═════ ПРЕДЛОЖЕННЫЙ ОТРЫВОК
Несмотря на принадлежность к разным родам оружия, офицеры в академии объединены были общей товарищеской солидарностью, и только незаметно и поверхностно группировались кружками, преимущественно по округам. В гвардейской группе заметны были Поливанов - тем, что это был среди нас единственный капитан, и Теляковский, умевший изображать игру военного оркестра с турецким барабаном при помощи постукивания кулаков по стёклам и рамам аудиторских окон, и по собственным надутым щекам, прищёлкиванием языка и пр. Кто бы подумал тогда, что этот талант Теляковского послужит ему предвестником для руководительства музыкальным и театральным делом в России.

Зимою 1886 г. я имел случай оценить просвещённый либерализм Драгомирова. Это было время рождественских праздников. По случаю волнений среди студентов петербургский университет был закрыт. Находясь в гостях у тайного советника Петрова, тогда товарища министра двора, я неосторожно заспорил с молодым Петровым и его товарищем - оба студенты университета, старясь убедить их, что «белоподкладочники» стоят во всех отношениях ниже «бунтарей», которые рискуют даже головой за исповедуемые ими истины. Впоследствии я узнал, что Драгомирову это известно стало во время крещенского парада; но он пропустил это мимо ушей.
══════════
### ЗАДАНИЕ
Выведите целиком отрывок об офицерах академии, приведённый выше, не меняя в нём ни слова.
═════ ИСХОДНЫЕ ДАННЫЕ
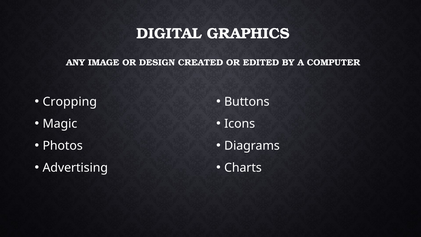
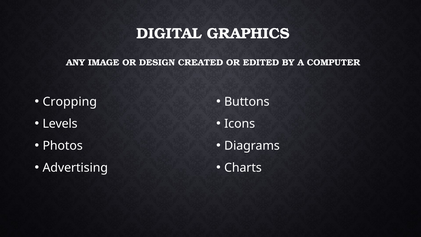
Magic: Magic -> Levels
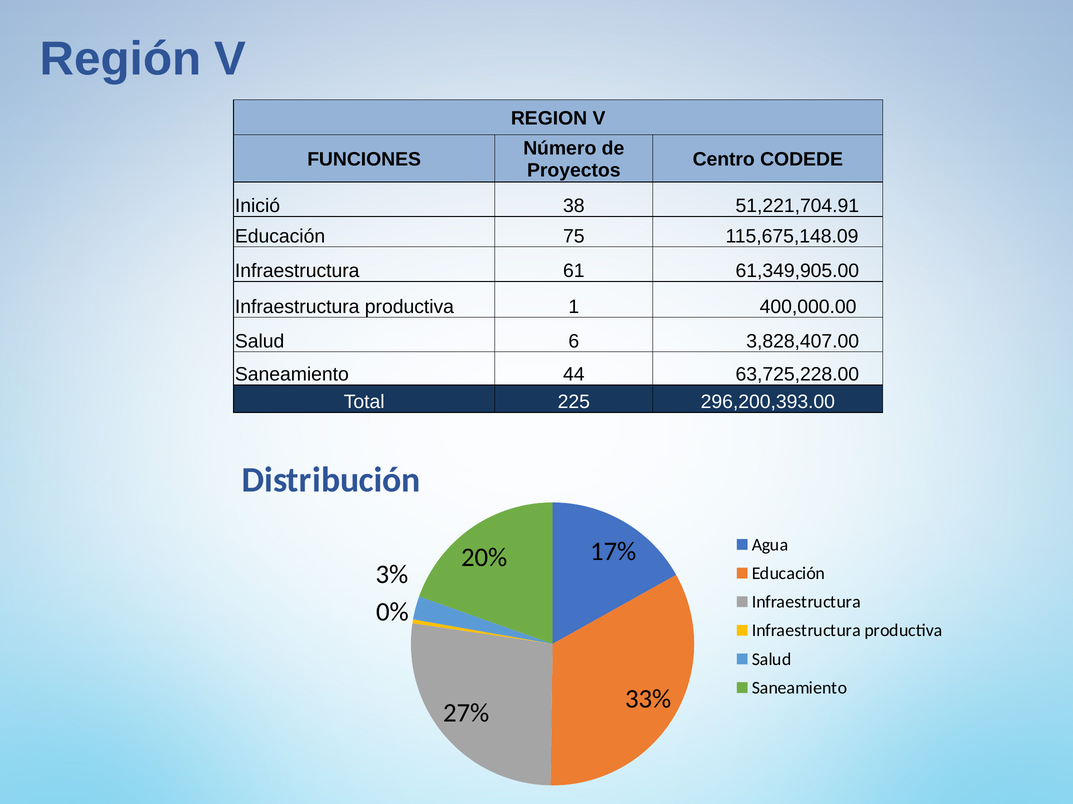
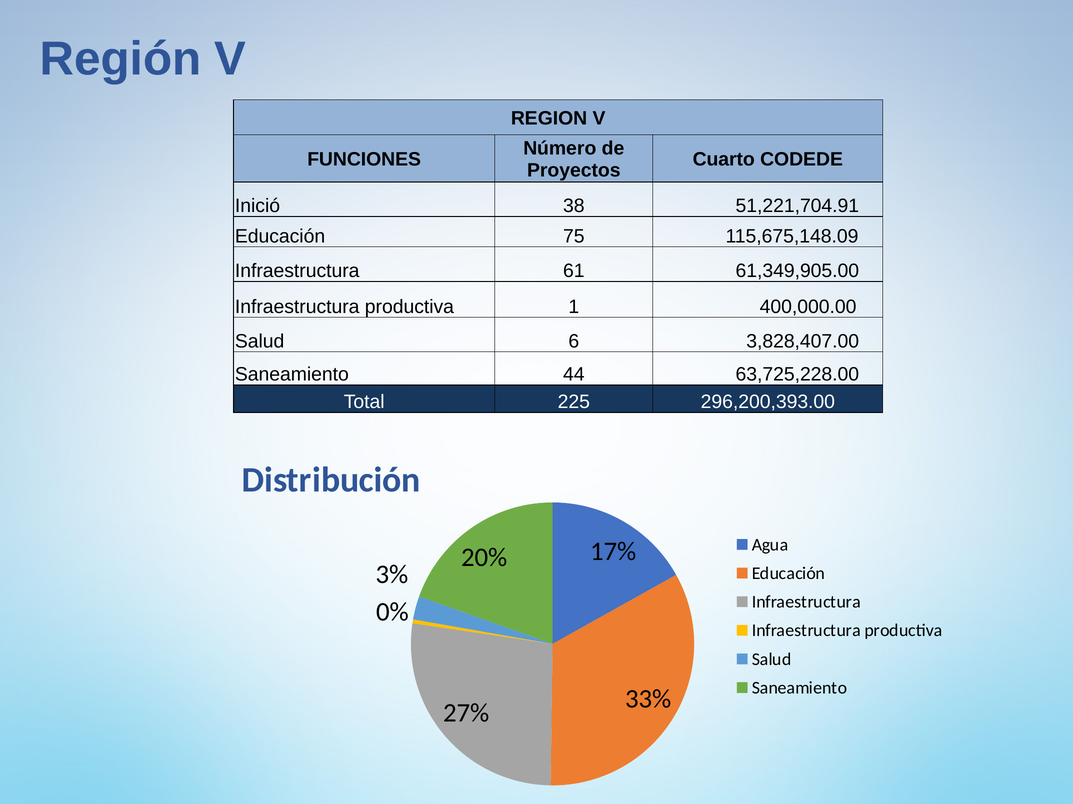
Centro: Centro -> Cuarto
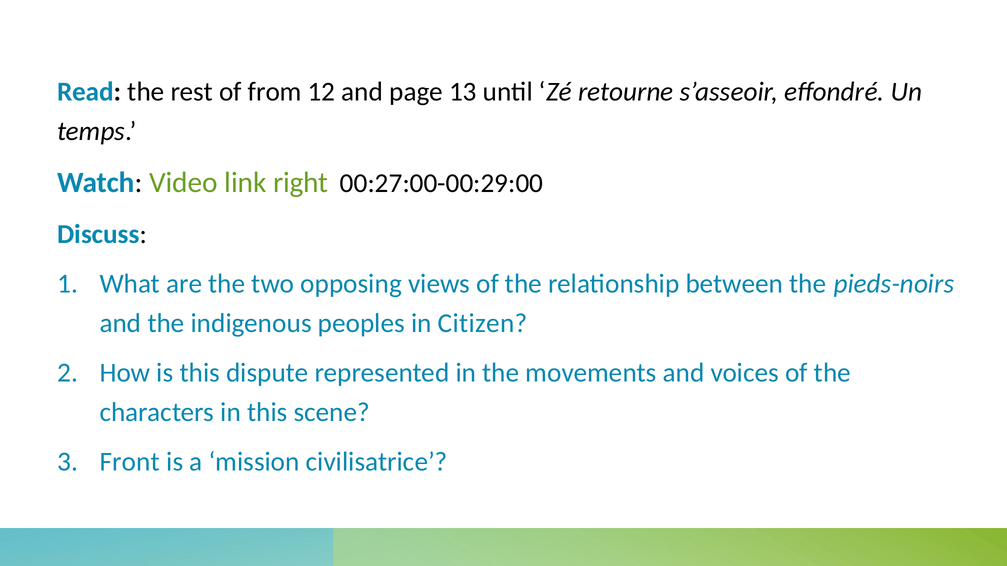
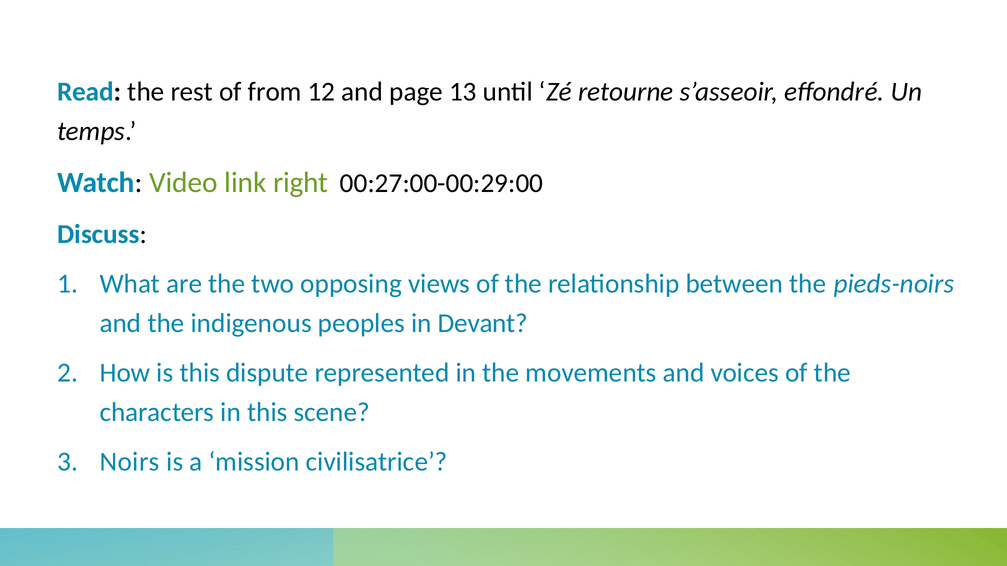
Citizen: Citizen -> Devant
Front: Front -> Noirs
══════════
### ГОТОВЫЙ ОТВЕТ
Несмотря на принадлежность к разным родам оружия, офицеры в академии объединены были общей товарищеской солидарностью, и только незаметно и поверхностно группировались кружками, преимущественно по округам. В гвардейской группе заметны были Поливанов - тем, что это был среди нас единственный капитан, и Теляковский, умевший изображать игру военного оркестра с турецким барабаном при помощи постукивания кулаков по стёклам и рамам аудиторских окон, и по собственным надутым щекам, прищёлкиванием языка и пр. Кто бы подумал тогда, что этот талант Теляковского послужит ему предвестником для руководительства музыкальным и театральным делом в России.

Зимою 1886 г. я имел случай оценить просвещённый либерализм Драгомирова. Это было время рождественских праздников. По случаю волнений среди студентов петербургский университет был закрыт. Находясь в гостях у тайного советника Петрова, тогда товарища министра двора, я неосторожно заспорил с молодым Петровым и его товарищем - оба студенты университета, старясь убедить их, что «белоподкладочники» стоят во всех отношениях ниже «бунтарей», которые рискуют даже головой за исповедуемые ими истины. Впоследствии я узнал, что Драгомирову это известно стало во время крещенского парада; но он пропустил это мимо ушей.